■ Supplied passage ■
Start of Block

CINDY ELLEN RUSSELL / CRUSSELL@STARBULLETIN.COM
The Essure, held by Dr. Tod Aeby at Kapiolani Medical Center for Women & Children, is implanted into the fallopian tubes to prevent sperm from reaching and fertilizing an egg.
Novel birth control
Isle women seeking lasting
contraception try the new
Essure nonsurgical implants
A new method of permanent birth control that does not require an incision is being performed on women in Honolulu.
The procedure achieves the same results as a male vasectomy or female tubal ligation in preventing pregnancy permanently. But it is the first alternative that does not involve cutting or penetration of the abdomen, said Dr. Tod Aeby.
A professor of obstetrics-gynecology in the University of Hawaii John A. Burns School of Medicine, Aeby runs the OB/GYN residency program at the Kapiolani Medical Center for Women & Children.
He was the first physician to begin using Essure here about six months ago after training in the procedure. He has performed it on about a dozen patients so far and has been teaching or supervising other doctors in its use.

End of Block

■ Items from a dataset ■
Start of Block

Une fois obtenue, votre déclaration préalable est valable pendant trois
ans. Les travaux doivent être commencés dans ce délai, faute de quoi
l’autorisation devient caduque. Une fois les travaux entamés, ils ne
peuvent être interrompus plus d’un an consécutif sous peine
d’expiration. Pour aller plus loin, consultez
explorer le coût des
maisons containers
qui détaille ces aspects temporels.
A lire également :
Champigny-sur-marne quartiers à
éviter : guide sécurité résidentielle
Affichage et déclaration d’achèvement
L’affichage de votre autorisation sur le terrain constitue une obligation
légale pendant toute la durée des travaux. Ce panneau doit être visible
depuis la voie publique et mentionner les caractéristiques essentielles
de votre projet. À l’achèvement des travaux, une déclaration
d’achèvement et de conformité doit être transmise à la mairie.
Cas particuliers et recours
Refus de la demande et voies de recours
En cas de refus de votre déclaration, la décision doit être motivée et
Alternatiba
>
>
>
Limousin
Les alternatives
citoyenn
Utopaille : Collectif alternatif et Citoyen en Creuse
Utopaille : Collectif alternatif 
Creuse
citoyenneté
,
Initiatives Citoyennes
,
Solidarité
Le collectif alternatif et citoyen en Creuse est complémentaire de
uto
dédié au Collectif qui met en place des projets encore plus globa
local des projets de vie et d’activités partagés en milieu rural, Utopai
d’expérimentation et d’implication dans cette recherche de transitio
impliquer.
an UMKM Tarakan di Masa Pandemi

End of Block
Start of Block

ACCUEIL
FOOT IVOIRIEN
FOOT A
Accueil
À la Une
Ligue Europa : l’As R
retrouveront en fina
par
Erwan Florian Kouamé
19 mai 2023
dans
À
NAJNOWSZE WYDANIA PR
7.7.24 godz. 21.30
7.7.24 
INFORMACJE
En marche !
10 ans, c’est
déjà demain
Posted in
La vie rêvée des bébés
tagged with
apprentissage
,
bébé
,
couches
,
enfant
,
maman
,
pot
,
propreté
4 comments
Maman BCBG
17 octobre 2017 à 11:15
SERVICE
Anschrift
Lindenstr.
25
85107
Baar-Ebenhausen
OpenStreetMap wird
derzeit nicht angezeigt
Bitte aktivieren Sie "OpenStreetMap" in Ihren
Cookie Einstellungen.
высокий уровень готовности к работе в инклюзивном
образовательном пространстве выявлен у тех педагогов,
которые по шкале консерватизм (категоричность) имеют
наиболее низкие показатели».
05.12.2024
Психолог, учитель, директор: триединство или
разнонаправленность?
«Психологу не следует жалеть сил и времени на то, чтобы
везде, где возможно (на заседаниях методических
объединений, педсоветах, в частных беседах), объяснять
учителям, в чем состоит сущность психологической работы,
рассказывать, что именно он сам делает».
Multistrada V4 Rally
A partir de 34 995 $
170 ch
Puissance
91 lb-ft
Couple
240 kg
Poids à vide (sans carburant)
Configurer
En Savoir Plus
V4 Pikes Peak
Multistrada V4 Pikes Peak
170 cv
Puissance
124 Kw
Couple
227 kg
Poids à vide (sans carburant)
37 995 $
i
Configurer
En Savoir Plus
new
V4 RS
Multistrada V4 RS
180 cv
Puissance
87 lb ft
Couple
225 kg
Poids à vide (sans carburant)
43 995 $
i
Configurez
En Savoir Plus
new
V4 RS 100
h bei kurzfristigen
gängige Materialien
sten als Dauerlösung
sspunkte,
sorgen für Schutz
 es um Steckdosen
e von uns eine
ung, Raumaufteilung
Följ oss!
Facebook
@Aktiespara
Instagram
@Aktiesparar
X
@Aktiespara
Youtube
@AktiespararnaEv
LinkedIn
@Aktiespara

End of Block
Start of Block

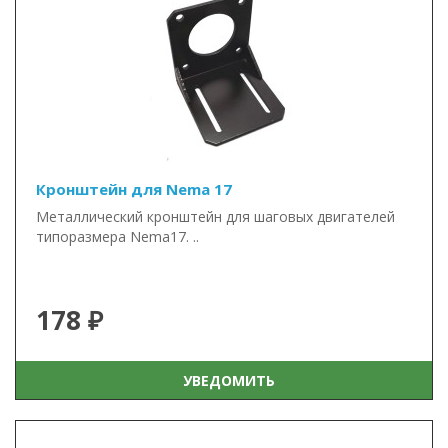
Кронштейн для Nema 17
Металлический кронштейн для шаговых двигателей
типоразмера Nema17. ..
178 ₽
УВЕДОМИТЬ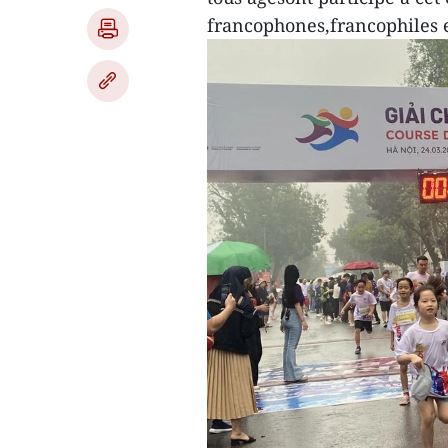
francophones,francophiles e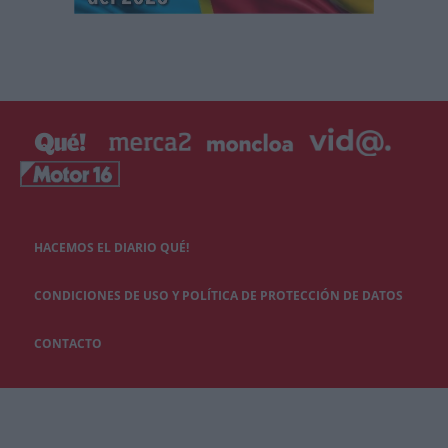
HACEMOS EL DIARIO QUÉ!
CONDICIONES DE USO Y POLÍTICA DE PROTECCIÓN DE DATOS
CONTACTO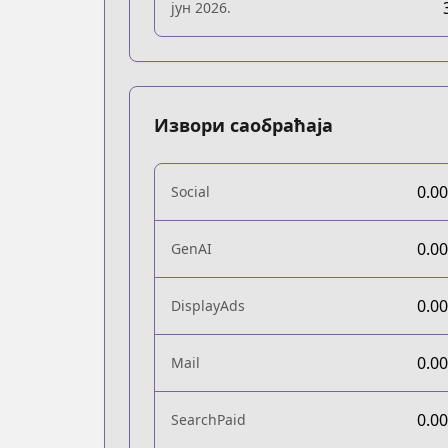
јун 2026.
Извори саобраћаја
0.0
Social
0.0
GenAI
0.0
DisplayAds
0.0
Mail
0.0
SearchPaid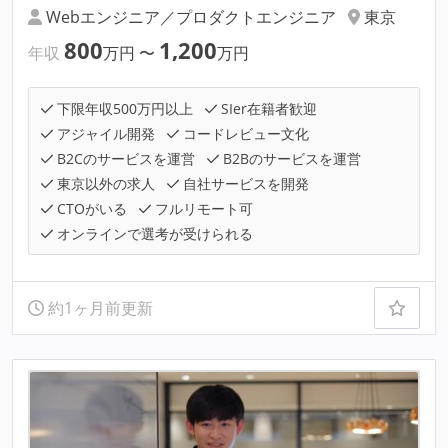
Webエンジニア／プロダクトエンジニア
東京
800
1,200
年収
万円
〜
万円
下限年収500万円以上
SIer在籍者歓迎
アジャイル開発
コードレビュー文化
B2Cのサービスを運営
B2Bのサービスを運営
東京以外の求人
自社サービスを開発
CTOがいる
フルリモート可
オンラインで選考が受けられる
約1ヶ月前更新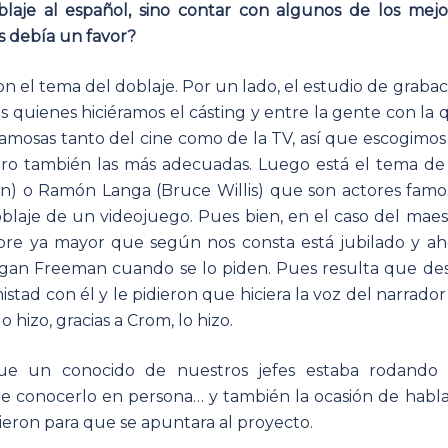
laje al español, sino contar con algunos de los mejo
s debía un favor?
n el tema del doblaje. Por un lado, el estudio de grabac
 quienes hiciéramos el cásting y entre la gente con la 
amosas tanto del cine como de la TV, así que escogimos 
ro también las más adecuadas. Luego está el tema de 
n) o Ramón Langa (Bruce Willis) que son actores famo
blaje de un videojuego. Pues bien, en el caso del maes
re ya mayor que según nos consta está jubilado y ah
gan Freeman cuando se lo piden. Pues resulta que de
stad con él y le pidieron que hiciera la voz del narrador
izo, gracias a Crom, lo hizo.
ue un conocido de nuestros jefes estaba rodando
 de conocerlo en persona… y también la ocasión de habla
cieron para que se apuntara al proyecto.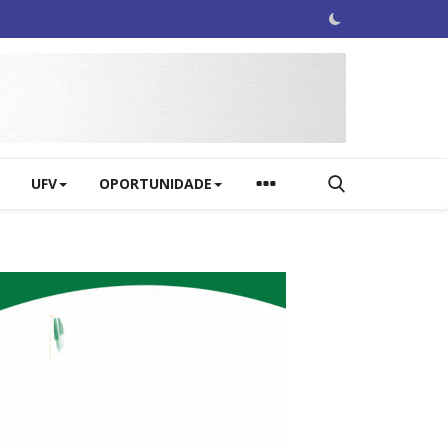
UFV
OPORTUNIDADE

End of Block

■ Questions ■
(1) In the Essure article, how many patients had Dr. Tod Aeby performed the procedure on so far?
(2) List every method of permanent birth control named in the Essure article.
(3) Reproduce the Essure article's wording, everything from "He was the first" down to "in its use.".

■ Expected responses ■
(1) About a dozen.

(2) Essure, male vasectomy, female tubal ligation

(3)
He was the first physician to begin using Essure here about six months ago after training in the procedure. He has performed it on about a dozen patients so far and has been teaching or supervising other doctors in its use.